In the algorithm, the int() function is rounding up. The balance factor is used to determine the total number of generated samples, which can be initially set to one here based on the requirement. This is to ensure a balanced relationship between the over-sampled dataset and majority of sample sets.

3.3 Sample expander based on boundary enhancement CB_SMOTE

Because the proposed method generates new features by the random position on the line segment, if the CB_SMOTE cannot develop enough new features near the boundary, it does not enhance the quality of the boundary sample. To perform the aforementioned operation, we adopt the design idea of improving the boundary attack data. The boundary data and their nearest original boundary data are connected. The generated data between the boundary data and the nearest neighbor data are defined as the sample set to be generated. Therefore, the expanded dataset is calculated using the aforementioned CB_SMOTE algorithm. Thus, we can obtain sufficient generated data to enhance the boundary attack data quality and avoid misclassification.
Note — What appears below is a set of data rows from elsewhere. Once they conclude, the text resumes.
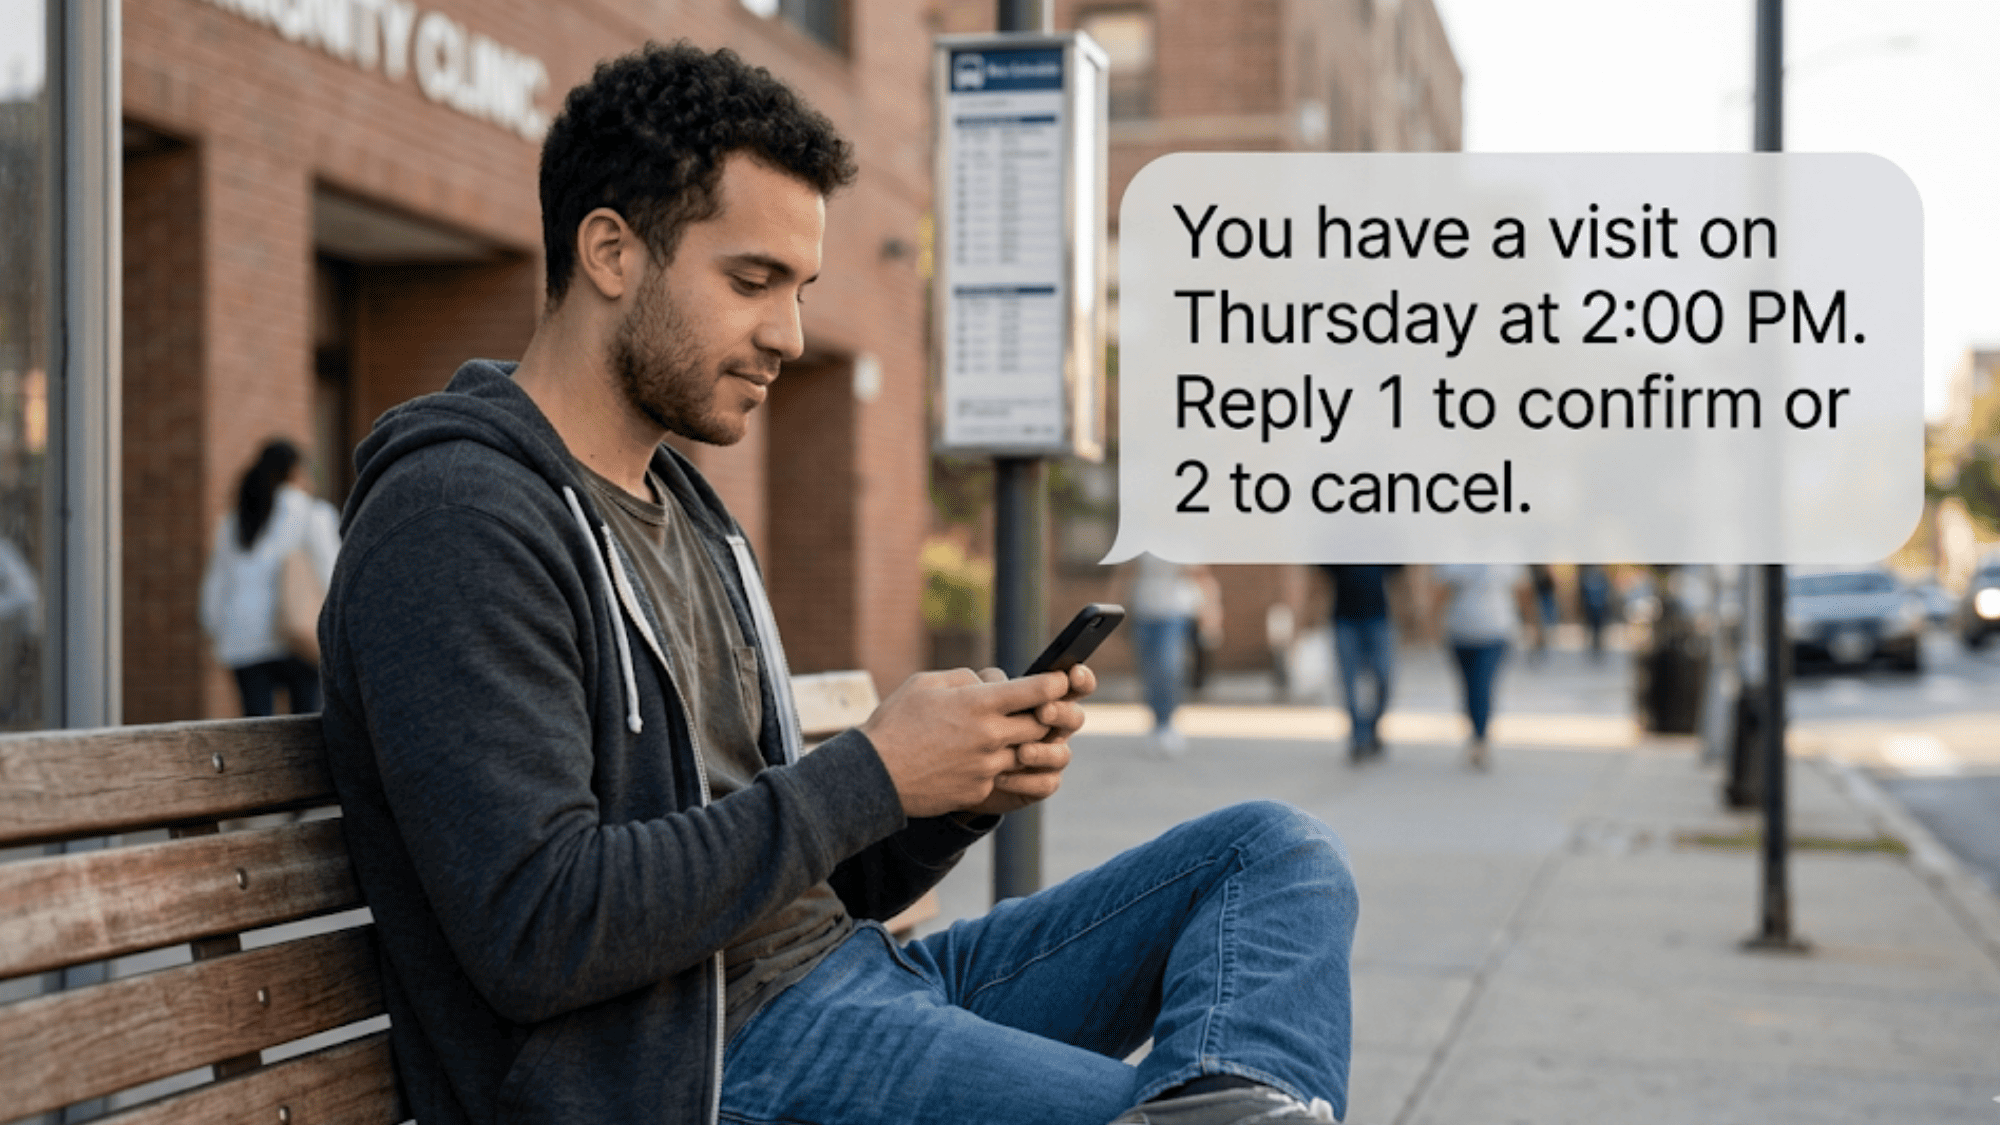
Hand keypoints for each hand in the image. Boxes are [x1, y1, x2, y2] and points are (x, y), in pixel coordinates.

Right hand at [861, 667, 1077, 817]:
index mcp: (979, 704)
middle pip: (1041, 724)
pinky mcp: (980, 790)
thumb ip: (965, 678)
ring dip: (1022, 741)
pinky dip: (997, 763)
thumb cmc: (896, 723)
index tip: (1060, 680)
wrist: (875, 776)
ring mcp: (987, 767)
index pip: (1037, 691)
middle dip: (1045, 713)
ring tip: (1005, 732)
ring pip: (1026, 752)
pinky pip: (1002, 774)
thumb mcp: (926, 684)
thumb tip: (989, 681)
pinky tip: (976, 757)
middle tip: (1041, 706)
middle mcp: (991, 736)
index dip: (1055, 683)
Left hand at [960, 663, 1094, 817]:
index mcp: (1044, 701)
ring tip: (1021, 752)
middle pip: (1074, 718)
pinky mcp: (1038, 784)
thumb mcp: (975, 699)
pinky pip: (1046, 784)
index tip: (1074, 673)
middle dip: (1062, 713)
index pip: (1071, 686)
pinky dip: (1026, 781)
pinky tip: (1001, 778)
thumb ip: (991, 686)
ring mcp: (1048, 758)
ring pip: (1063, 755)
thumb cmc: (967, 725)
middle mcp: (1052, 728)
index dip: (1081, 679)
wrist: (951, 767)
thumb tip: (999, 680)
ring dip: (1044, 752)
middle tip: (1043, 711)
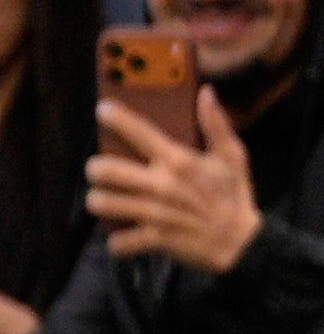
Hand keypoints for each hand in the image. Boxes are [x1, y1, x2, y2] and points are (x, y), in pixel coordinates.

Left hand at [89, 88, 262, 272]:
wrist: (238, 240)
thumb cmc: (233, 194)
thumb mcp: (232, 155)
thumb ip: (216, 124)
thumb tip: (206, 92)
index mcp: (179, 161)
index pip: (142, 133)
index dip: (118, 118)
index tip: (102, 109)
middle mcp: (162, 185)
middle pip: (107, 170)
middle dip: (95, 167)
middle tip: (98, 169)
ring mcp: (155, 213)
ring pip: (103, 204)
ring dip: (98, 201)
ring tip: (103, 198)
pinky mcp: (153, 239)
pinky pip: (118, 241)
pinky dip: (116, 240)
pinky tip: (122, 234)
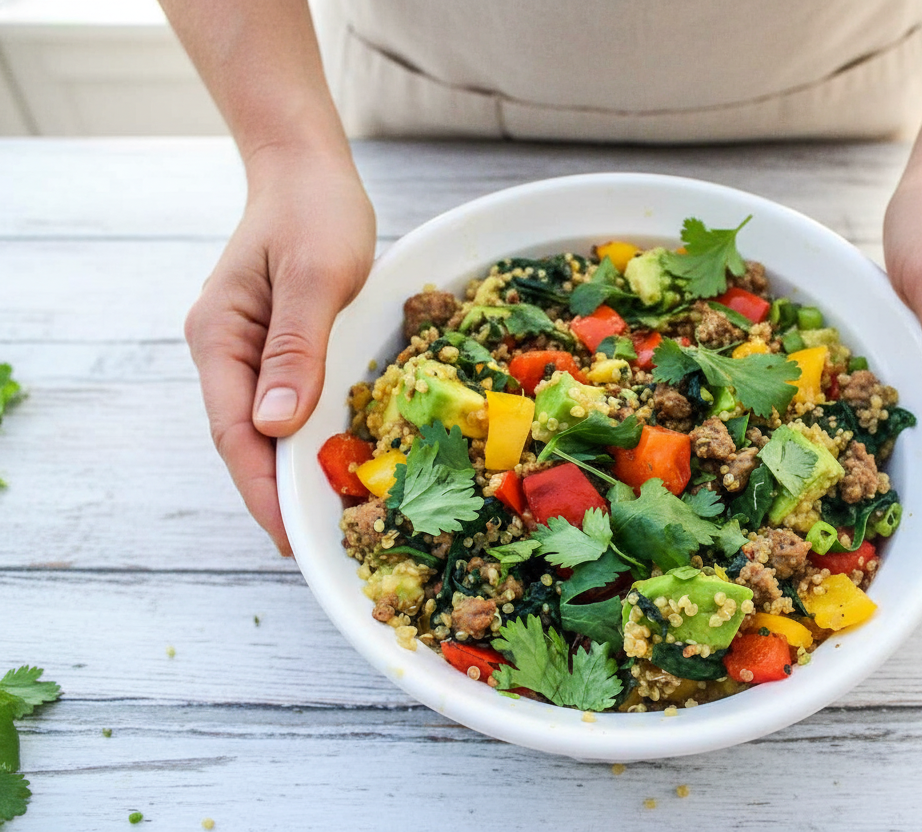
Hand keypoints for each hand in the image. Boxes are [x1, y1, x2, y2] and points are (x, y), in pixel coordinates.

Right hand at [185, 146, 375, 554]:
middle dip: (276, 494)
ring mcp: (249, 350)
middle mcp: (226, 352)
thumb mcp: (314, 276)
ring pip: (265, 427)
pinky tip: (333, 461)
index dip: (262, 491)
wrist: (308, 169)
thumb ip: (295, 349)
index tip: (290, 538)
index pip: (235, 434)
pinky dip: (307, 437)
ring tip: (328, 518)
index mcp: (221, 338)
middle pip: (245, 440)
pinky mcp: (278, 346)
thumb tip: (276, 427)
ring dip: (292, 471)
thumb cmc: (313, 211)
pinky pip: (287, 403)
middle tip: (318, 545)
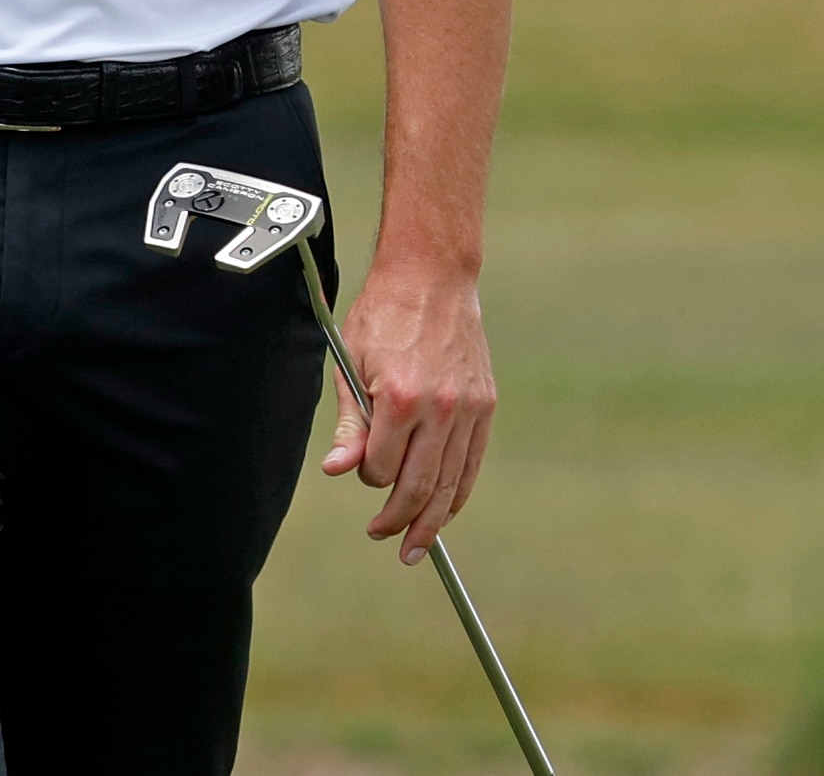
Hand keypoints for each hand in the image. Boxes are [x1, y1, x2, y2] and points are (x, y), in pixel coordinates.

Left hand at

In this study, the boundary dataset to be expanded is selected based on the previous paragraph’s description. The Real Center (RC) of the boundary attack dataset (the two boundary midpoints of the dataset to be expanded), and the result compared with the FC, the Difference Value (textbiDV), is expressed by Eq. (8):

$$\begin{gathered} {\text{DV}} = {\mid }{\text{RC}} - {\text{FC}}{\mid }, \hfill \\ {\text{where}}\;\left( {{\text{RC}} = \frac{{X_{{{\text{boundary}}L}} - X_{{{\text{boundary}}R}} }}{2}} \right) \hfill \\ \end{gathered}$$
(8)

where XboundaryL and XboundaryR are represented as the boundary point at the left and right boundaries, respectively. The distance of DV between RC and FC can be calculated using Eq. (8). The existence of DV indicates that there is an error between the actual and estimated values. Therefore, the generated sample cannot be well represented as the distribution of the original data. We use the sample expander specially designed for the boundary in this study to enhance the boundary of data distribution. The implementation of the algorithm used by the sample expander, which is specially designed for the boundary, is described later.

figure b

If the DV needs to be further expanded, new data are calculated and generated by applying the aforementioned algorithm. Each time the data are generated, the FC is calculated, and a new FC is obtained. Then, the distance between the FC and RC is compared until the difference is less than or equal to a particular threshold value. This can effectively solve the classification accuracy of the boundary features.